It seems that modern life encourages envy. We’re constantly shown images of people who have what we want and are told that we should have the same. But this isn’t the case.
There’s a reason that envy (or jealousy) is a deadly sin. It can be very destructive, but it can also be a force for the positive. It’s possible to feel envious of someone, without wishing them harm. For instance, when you hear about a writer who can produce four books a year, blog regularly and spend a seemingly large amount of time on social media, it’s easy to feel envious of their productivity. But it’s important to remember that their life may be very different to yours. If you’re juggling a full-time job, children, a partner and an extended family, then chances are you’re going to struggle to write four books a year.
I still see my lack of productivity as a failure. I look at what other people achieve and turn a sickly shade of emerald. But, and this is the big but, I don’t wish they didn’t have their success and I don’t wish for it to be taken away from them. Instead I wish I could be better. I wish I had their stamina, their drive and their energy. (I also wish I watched less TV but more about that on another occasion!)
There are a few simple things you can do to cope with a nasty bout of comparison-itis:
1. Accept the differences – you don’t face the same challenges that someone else might have. Writing may be their full-time job, which will naturally mean they have more time to write. Instead of feeling jealous, look for ways you can maximise your own time. Make a plan of what you want to achieve. It doesn’t need to be complicated, but have a prize to aim for.
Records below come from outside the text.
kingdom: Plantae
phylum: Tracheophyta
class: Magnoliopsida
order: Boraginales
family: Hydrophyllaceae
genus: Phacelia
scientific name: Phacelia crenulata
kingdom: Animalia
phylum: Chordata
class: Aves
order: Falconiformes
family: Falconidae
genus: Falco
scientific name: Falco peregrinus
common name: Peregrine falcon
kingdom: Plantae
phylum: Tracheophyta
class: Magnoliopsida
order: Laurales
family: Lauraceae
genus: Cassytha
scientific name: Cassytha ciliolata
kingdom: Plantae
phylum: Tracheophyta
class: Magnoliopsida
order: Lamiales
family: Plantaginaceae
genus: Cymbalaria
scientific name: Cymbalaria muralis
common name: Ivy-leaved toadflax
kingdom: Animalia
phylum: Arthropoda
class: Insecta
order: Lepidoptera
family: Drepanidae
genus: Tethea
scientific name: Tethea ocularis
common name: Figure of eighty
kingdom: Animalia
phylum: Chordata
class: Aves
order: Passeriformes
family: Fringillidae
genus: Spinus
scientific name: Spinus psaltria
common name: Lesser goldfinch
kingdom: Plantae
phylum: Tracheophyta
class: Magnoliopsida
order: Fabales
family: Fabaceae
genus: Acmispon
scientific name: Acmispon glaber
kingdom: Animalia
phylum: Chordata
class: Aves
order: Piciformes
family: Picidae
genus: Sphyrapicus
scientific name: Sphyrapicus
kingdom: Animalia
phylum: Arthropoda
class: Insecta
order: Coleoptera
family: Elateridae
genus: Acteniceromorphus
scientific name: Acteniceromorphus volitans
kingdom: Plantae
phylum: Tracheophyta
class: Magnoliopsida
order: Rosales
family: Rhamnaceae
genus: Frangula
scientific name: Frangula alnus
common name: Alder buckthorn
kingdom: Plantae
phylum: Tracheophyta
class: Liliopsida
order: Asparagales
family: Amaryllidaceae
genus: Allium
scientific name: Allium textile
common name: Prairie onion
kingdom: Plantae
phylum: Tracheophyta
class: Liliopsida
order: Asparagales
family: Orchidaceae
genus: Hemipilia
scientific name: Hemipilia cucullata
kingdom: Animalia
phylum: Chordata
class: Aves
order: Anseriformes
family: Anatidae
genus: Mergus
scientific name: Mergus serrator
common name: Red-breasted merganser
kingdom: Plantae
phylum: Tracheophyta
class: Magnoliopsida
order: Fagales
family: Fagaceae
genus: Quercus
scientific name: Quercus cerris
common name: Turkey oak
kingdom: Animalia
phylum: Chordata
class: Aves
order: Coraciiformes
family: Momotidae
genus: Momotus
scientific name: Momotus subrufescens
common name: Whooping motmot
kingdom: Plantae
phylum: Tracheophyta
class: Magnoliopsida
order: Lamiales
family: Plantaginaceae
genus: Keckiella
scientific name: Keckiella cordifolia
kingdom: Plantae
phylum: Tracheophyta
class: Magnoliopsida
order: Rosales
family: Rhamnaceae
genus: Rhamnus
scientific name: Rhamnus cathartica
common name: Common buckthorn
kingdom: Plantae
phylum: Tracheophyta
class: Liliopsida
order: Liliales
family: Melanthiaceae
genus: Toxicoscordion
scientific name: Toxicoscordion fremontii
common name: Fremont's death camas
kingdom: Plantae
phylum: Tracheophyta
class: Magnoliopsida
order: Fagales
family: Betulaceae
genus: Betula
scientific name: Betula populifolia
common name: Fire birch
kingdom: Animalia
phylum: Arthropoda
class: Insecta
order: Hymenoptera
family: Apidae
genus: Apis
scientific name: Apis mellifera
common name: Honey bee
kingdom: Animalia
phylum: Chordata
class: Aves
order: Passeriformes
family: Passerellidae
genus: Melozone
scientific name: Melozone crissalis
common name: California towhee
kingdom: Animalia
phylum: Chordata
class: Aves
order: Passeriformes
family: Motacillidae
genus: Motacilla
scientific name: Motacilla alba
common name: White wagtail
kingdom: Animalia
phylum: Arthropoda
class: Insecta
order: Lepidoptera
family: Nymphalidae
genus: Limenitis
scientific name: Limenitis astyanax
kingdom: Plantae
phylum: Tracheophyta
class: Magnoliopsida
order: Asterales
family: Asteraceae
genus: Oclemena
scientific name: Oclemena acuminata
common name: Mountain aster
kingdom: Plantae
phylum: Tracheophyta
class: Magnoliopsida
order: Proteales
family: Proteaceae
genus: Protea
2. Choose your own prize – instead of wasting time feeling envious, get to work on the project you want to work on. Practise what will get you there. Set aside writing time and actually use it. For writing. Nothing else. Trust me, you’ll feel better once you start heading towards your goals.
3. Make the most of whatever time you have – I moaned to a friend who has recently set up her own sewing business about my lack of time to do writing. She smiled and said ‘I have the same with social media for the business. But I just take my tablet on the train to work and do it then’. What a sensible woman she is! I have a 40 min train commute to work – I used to write in the mornings so why am I not using this ‘dead time’? I immediately took her advice on board and even wrote this blog post on my mobile while in a hotel reception waiting for other people to be ready for an evening out.
I still feel guilty for every second of time that I’m not using time for building my creative business. But that’s my problem to solve. Meanwhile I’m proud of my writer friends for their achievements, not least because it gives me something to aspire to. One day I will get there, and then hopefully I’ll be inspirational to someone else.